ЗАДАНИЕ 1.
Ответьте по заметке о Татьяне Панковой:
(а) Чьей матерью была героиня актрисы в фильме «Звезда пленительного счастья»?
(б) Сколько лет было актрисе, когда она играла Ефросинью Старицкую?
(в) Гастроли какого театра в Минске упоминаются в конце?
ЗАДАНИЕ 2. Продублируйте дословно фрагмент заметки о Татьяне Панковой от «В кино Татьяна» до «никогда не простите!».

ИСТОЧНИК.
------------------------------
Новости

ГРОЗНОЕ АМПЛУА

ГРОЗНОЕ АМПЛУА

В кино Татьяна Панкова появлялась нечасто. Но ее старуху–княгиню из фильма «Звезда пленительного счастья», мать декабриста Анненкова, грозно сверкающую очами и бросающую в адрес сына категоричное «прокляну!», забыть решительно невозможно. Как и заговорщицу Ефросинью Старицкую, властную тетку Ивана Грозного из легендарного фильма Сергея Эйзенштейна. Кстати, актрисе в то время было всего 28 лет... Свою актерскую карьеру она начинала на одних подмостках с легендами русского театра. Сегодня Татьяна Петровна — сама легенда. Пропустить гастроли Малого театра в Минске, не увидеть Панкову? Да вы потом себе этого никогда не простите!
------------------------------
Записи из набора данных
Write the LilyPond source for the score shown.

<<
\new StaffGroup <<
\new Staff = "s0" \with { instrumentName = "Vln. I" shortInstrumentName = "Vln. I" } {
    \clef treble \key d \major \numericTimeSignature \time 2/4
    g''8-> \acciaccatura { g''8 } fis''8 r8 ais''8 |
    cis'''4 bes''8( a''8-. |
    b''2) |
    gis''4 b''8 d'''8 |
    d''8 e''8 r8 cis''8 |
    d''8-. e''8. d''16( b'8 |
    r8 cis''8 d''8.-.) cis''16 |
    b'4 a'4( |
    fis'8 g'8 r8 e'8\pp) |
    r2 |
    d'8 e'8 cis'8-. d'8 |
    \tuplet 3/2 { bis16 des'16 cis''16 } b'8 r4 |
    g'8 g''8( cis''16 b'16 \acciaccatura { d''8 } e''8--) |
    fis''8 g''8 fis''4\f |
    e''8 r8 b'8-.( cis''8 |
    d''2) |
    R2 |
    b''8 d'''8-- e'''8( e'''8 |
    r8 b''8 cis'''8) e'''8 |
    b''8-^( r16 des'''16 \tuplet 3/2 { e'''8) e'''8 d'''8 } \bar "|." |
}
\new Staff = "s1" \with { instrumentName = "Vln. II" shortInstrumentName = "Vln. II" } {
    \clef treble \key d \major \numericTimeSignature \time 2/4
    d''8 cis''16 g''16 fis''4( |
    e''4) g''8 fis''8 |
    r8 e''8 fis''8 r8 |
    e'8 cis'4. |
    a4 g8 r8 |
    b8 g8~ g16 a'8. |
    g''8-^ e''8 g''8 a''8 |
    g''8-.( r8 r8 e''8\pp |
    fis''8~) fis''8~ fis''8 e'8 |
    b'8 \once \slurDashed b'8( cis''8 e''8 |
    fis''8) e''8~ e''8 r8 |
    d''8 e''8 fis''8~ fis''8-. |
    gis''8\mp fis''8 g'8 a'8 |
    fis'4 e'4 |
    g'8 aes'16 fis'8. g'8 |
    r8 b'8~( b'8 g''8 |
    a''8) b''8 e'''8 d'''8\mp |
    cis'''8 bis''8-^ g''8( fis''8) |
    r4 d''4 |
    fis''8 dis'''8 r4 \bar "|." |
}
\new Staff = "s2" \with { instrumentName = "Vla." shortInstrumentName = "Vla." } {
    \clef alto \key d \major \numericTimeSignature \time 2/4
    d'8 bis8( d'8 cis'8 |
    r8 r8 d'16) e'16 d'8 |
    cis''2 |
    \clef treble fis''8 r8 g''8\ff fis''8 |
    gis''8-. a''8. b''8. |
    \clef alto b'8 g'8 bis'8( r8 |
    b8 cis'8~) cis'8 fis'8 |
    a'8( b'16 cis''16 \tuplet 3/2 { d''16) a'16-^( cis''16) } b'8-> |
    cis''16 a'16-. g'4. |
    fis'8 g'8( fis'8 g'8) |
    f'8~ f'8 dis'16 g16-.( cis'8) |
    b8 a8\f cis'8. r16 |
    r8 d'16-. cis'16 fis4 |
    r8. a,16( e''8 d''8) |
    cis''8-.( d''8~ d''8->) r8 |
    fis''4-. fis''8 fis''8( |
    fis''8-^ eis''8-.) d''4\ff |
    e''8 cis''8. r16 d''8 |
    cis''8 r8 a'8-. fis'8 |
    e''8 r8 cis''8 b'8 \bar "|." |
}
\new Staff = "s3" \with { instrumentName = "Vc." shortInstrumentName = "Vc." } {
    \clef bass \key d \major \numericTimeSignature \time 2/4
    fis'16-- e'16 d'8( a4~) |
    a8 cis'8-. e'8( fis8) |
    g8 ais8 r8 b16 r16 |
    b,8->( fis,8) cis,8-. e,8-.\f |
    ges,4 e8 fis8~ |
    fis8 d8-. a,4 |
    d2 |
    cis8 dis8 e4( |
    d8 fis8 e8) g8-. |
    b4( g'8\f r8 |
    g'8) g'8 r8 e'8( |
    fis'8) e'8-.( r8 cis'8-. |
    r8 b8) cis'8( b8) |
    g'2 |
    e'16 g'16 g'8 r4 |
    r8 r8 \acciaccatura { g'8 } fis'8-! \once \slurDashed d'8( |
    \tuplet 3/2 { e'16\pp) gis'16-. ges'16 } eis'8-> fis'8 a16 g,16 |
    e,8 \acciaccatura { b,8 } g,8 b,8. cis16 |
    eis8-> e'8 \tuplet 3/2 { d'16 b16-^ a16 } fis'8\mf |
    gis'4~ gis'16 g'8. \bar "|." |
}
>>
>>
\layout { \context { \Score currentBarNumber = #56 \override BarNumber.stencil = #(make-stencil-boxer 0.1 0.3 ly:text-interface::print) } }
------------------------------
ПОЛНЫЙ ОТВЕТ 1.
(а) Декабриста Анненкова.
(б) 28 лет.
(в) Малого театра.

ПОЛНЫЙ ОТВЕТ 2.
В кино Татьяна Панкова появлялась нечасто. Но ее старуху–княгиню из фильма «Звезда пленительного счастья», мать декабриста Анненкова, грозно сверкающую очами и бросающую в адрес сына категоричное «прокляну!», забыть решительно невозможно. Как и заговорщицу Ефросинью Старицкую, властную тетку Ивана Грозного из легендарного фильма Сергея Эйзенштейна. Кстати, актрисе в то время было всего 28 лет... Свою актерскую карьеру она начинала на одних подмостках с легендами русского театра. Сегодня Татьяна Петровна — сама легенда. Пропустить гастроли Малого театра в Минске, не увидеть Панкову? Да вы потом себе этого никогда не простите!